Pasta with Chickpeas
- Active Time 25m
- Total Time 26h 15m
This is a very old peasant dish from Romagna, and the recipe that follows is the most orthodox one. This version is presented in many elegant restaurants as an example of modern Italian gastronomy. It is, without a doubt, one of the clearest examples of the harmony that exists between country simplicity and the cuisine of the Mediterranean.
- 1 1/2 cups dried chickpeas, soaked for 24 hours
- 3 sage leaves, chopped
- Pinch of kosher salt
- 2 1/2 cups all-purpose flour
- 2 eggs
- 1/2 cup lukewarm water
- 1 cup finely chopped parsley, for serving
- 1 cup extra-virgin olive oil
Drain and rinse the chickpeas. Transfer to a saucepan and add cold water to cover. Add the sage and salt. Cover and cook over moderate heat for 2 hours.
Meanwhile, work the flour with the eggs and as much lukewarm water as necessary. Roll out the dough into a thin sheet. Cut the pasta into large, irregular, rectangular shapes.
Drain the chickpeas as soon as they are cooked. Reduce the cooking liquid a little and taste it, adding some meat or vegetable extract if required, to improve the flavor.
Return the chickpeas to the liquid and bring to a boil. Add the pasta and cook for 5 to 7 minutes. Pour the soup into individual plates, sprinkle with the chopped parsley and drizzle some of the olive oil over each serving.

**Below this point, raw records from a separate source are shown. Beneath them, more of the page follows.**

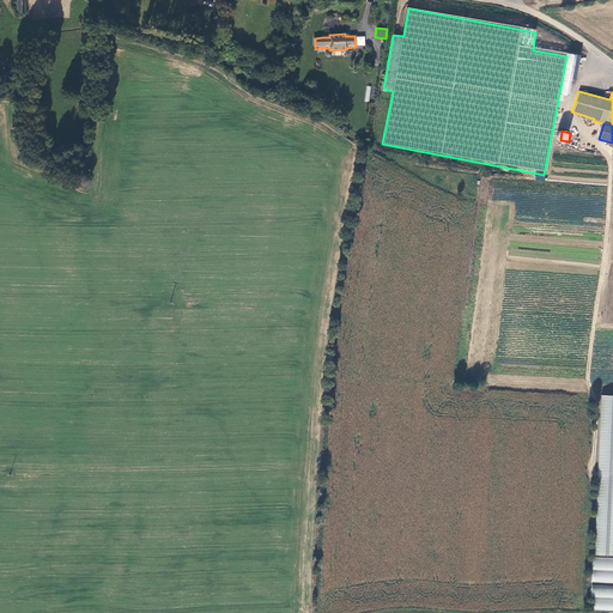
[(612,395),(600,395),(595,554),(612,556),(612,395)]
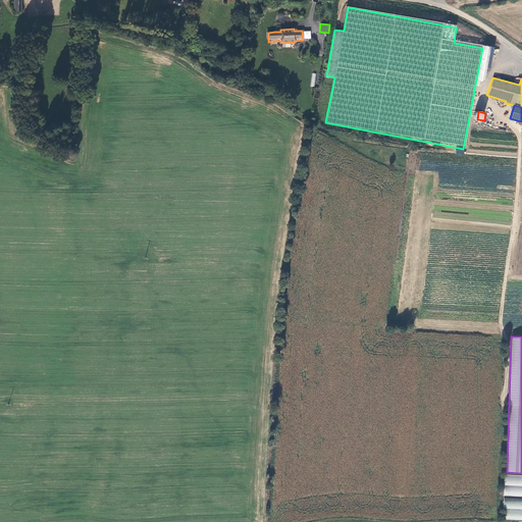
[(521,475),(505,474),(504,496),(521,497),(521,475)]
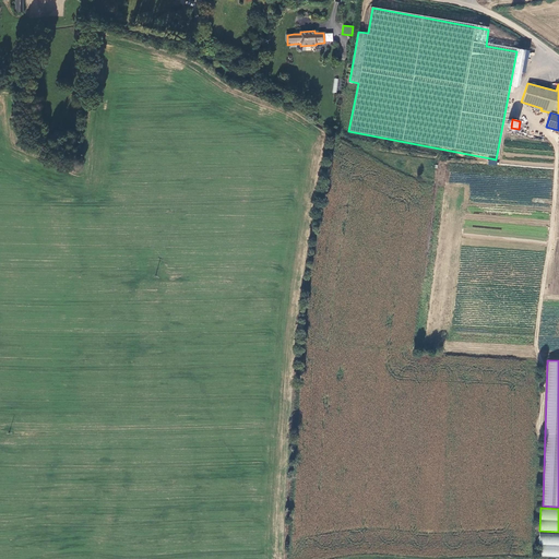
[(558,534),(539,534),(539,557),(558,557),(558,534)]
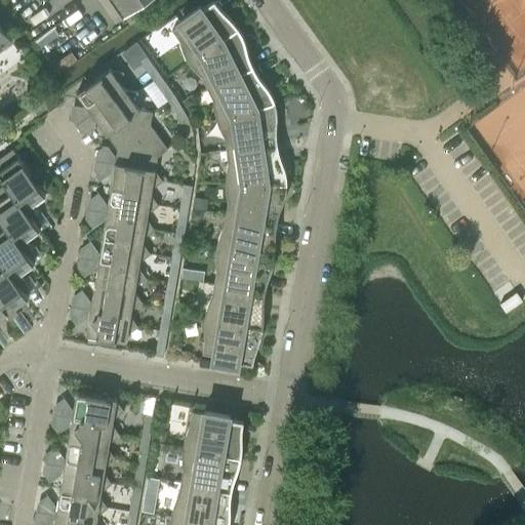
[(111,0),(123,16),(146,0),(111,0)]
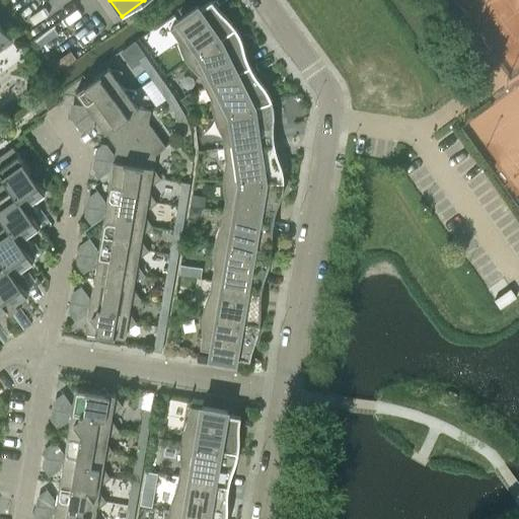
[(224,18),(218,10),(214,12),(207,2),(169,28),(177,41),(178,43),(178,46),(179,49),(180,52),(183,57),(186,61),(232,28),(225,17),(224,18)]
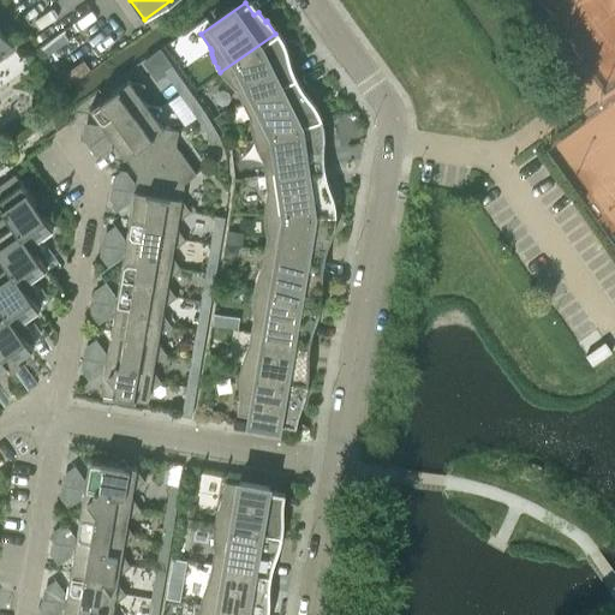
[(67,28),(41,47),(47,57),(75,36),(67,28)]
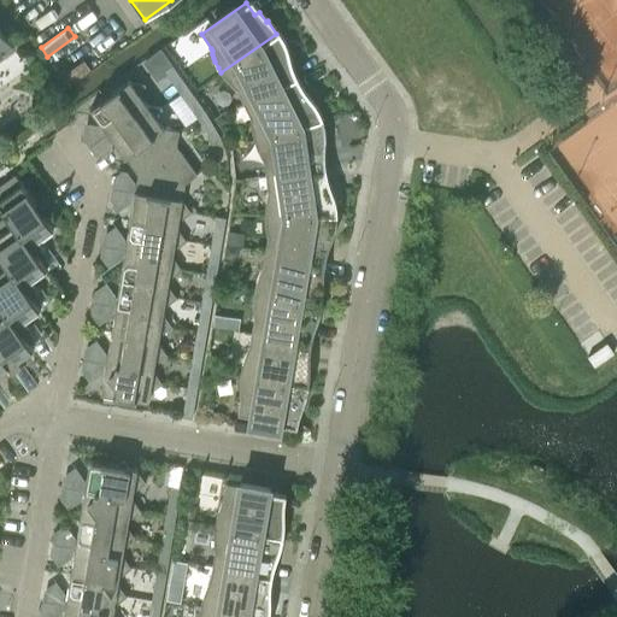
[(0,57),(12,48),(0,31),(0,57)]
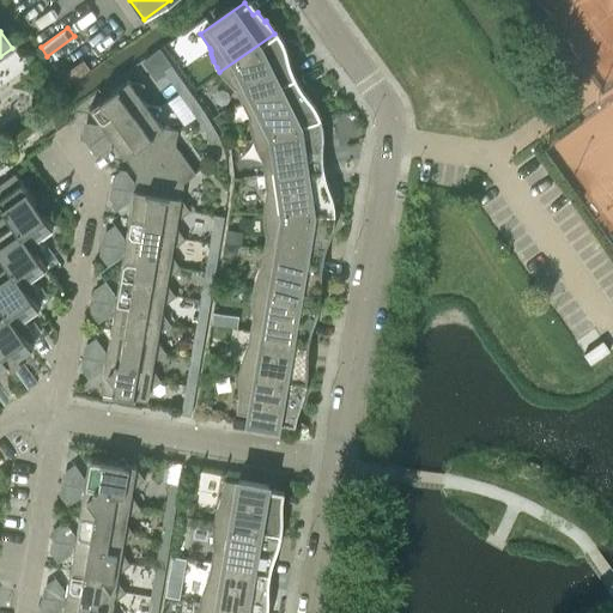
[(274,34),(219,72),(225,80),(235,89),(242,103),(289,79),(283,67),(289,64),(283,53),(284,53),(274,34)]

Recipe reprinted by permission of Weldon Russell. All rights reserved.
nutrition information per serving
1076 calories; 64g total fat; 106mg cholesterol; 94mg sodium; 101g carbohydrates; 16g fiber; 25g protein
These nutrition facts are calculated according to the ingredients listed in this recipe. Any substitutions will change these facts. Although we strive for accuracy, please note that food manufacturers occasionally change their food formulas, which could affect the calculations as shown.